Why can't we have proper OMO figures?
The FSMA needs to be changed to let the FSA probe annuities
The NAPF/Pensions Institute report into the annuitisation process raises issues so serious that only a complete overhaul of the system can truly clear the air.
That report, Treating DC Scheme Members Fairly In Retirement?, raises some extremely serious charges against the annuitisation process. Rate manipulation, lack of transparency, dual pricing and a reliance on apathy that is collectively costing pensioners around £1bn a year through poorer rates. That the report has to admit neither it nor the FSA is in a position to get to the bottom of some of the more serious allegations is a cause for concern.
The report leaves us with tantalising suggestions of the bad things done by annuity providers. Sadly, the report has to concede it is unable to prove these allegations and, under current legislation, there is no point hoping the FSA is going to do so either. This is because the Financial Services and Markets Act prohibits the regulator from publishing provider-specific data, were it to collect the data. The Pensions Institute is right therefore to propose amending FSMA to allow the FSA to find out what is going on in annuity pricing.
But the drive for transparency should not stop there. You could be forgiven for thinking that the level of take-up of the open market option has been a subject of debate for years.

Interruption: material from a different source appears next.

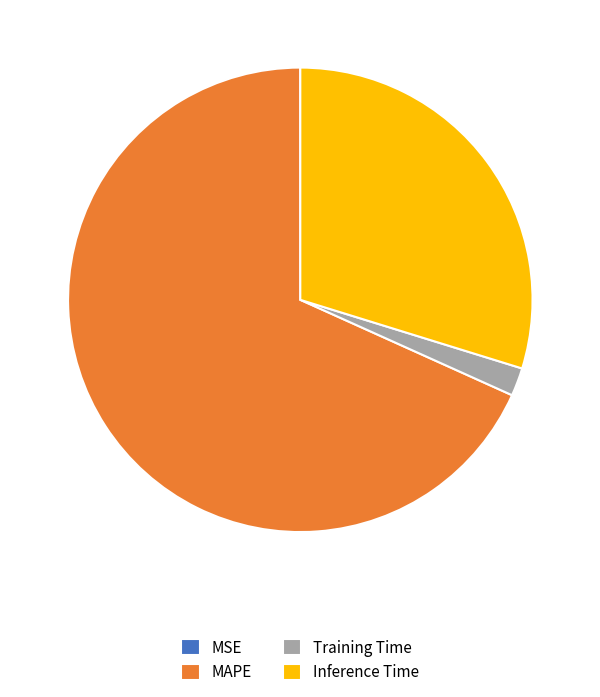

What is the largest slice in the pie chart?

MAPE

But it transpires that the ABI has never had accurate figures for the number of people buying an annuity on the open market. Yes it has figures for the proportion of people switching provider at annuity purchase but it turns out this includes those switching under blanket deals between holding pension providers that do not offer annuities and annuity providers.
The proportion of people switching provider has, according to the ABI, increased from 35 per cent in 2008 to 46 per cent in the last year. But these figures include annuities put in place through tie-ups such as those between Skandia and Legal & General and between Royal London and Prudential. In fact, most annuity specialists detect a reduction in the number of clients actively taking their pension pot to a different provider.
The FSA has surveyed Omo take-up from time to time but surely it is within the capability of the ABI to give us a figure on an ongoing basis. Maybe this job is so important that the Government or regulator should be doing it. Of course, the need to accurately monitor success disappears if defaulting to the Omo becomes the norm.
The NAPF should be applauded for backing the report although its membership is not entirely blameless in the whole sorry story of poor annuity choices.
It appears that many trustees are letting down their members just as much as the insurers, even though they might be expected to do more.
Trustees’ only regulatory obligation is to give members a leaflet from The Pensions Regulator about the Omo, even though scheme members might think trustees’ fiduciary duty to act in the best interests of the scheme beneficiaries runs to making sure they get a good deal. There is nothing to stop trustees from making sure the Omo is the default in the schemes they run, yet many do not take such an approach.
The annuity market is set to double in the next few years. The Government or the regulator needs to take a deep look at exactly what is happening inside annuity providers and if that means changes to the FSMA, then so be it. Hundreds of thousands of pensioners each year have the right to know.